Lumpy Skin Virus is growing rapidly, cattle are dying

Infectious disease of cattle has taken a pace and is evolving like another pandemic in Chhattisgarh, Madhya pradesh. This viral disease is known as Lumpy Skin Disease which generally attacks the livestock. About a year ago this viral disease was found in Odisha which infected a large number of cattle. 

This lumpy skin virus belongs to the family of Poxviridae having Capripoxvirus as genus. Reportedly, around 109 villages of Madhya Pradesh have been affected by this cattle disease. This virus causes lumps on the skin and swelling on the joints of the cattle. The skin lumps of the cattle later turns into sores with high fever and eventually the cattle dies. 

Veterinary Scientists have said that this virus spreads from cattle to cattle and is not a threat for humans. However, cattle with stronger immune can defeat this virus. 

Symptoms of Lumpy Skin Virus

According to the veterinary doctors, high fever and formation of skin lumps(especially on the head, neck and reproductive organs) are main symptoms of this disease. Flies can be very dangerous for spreading of the disease. The infected cattle starts to produce less milk with loss of appetite. Eyes and nose become runny and also there will be  shortness of  breathe. After 10 to 15 days of infection the cattle dies. 

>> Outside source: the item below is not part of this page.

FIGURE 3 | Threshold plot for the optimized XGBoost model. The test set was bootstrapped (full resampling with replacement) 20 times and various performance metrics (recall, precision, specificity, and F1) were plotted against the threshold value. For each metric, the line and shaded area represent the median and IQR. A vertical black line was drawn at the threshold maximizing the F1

Cows of Madhya Pradesh are infected

In Anuppur district of Madhya Pradesh, more than 1500 cows have shown the symptoms of lumpy skin virus. Dr. P.K. Solanki, a scientist of Veterinary department of Madhya Pradesh has conducted a survey in the affected region. And according to the survey, the lumpy skin virus is present in the cows. Skin lumps of various sizes have been found on the cows. Body temperature of the cows are recorded at 104 to 105 degrees which is quite high. It is now feared that the dangerous virus may soon spread to other states like Bihar, Uttar Pradesh, Punjab and Haryana. 

Instruction for maintaining physical distance amongst the cattle

In India, the veterinary doctors identified the lumpy skin virus for the first time in Odisha last year. The virus spreads from cattle to cattle, hence herdsmen (a man who keeps and cares livestock) have been advised to maintain physical distance amongst their livestock to stop spreading of the life risking disease. 

Lumpy Skin Virus has no vaccine

As of now, there is no any vaccine to combat with the lumpy skin virus. Treatment is being provided based on the symptoms. Infected cattle are being provided antibiotics, pain killers and vitamins as medical treatment.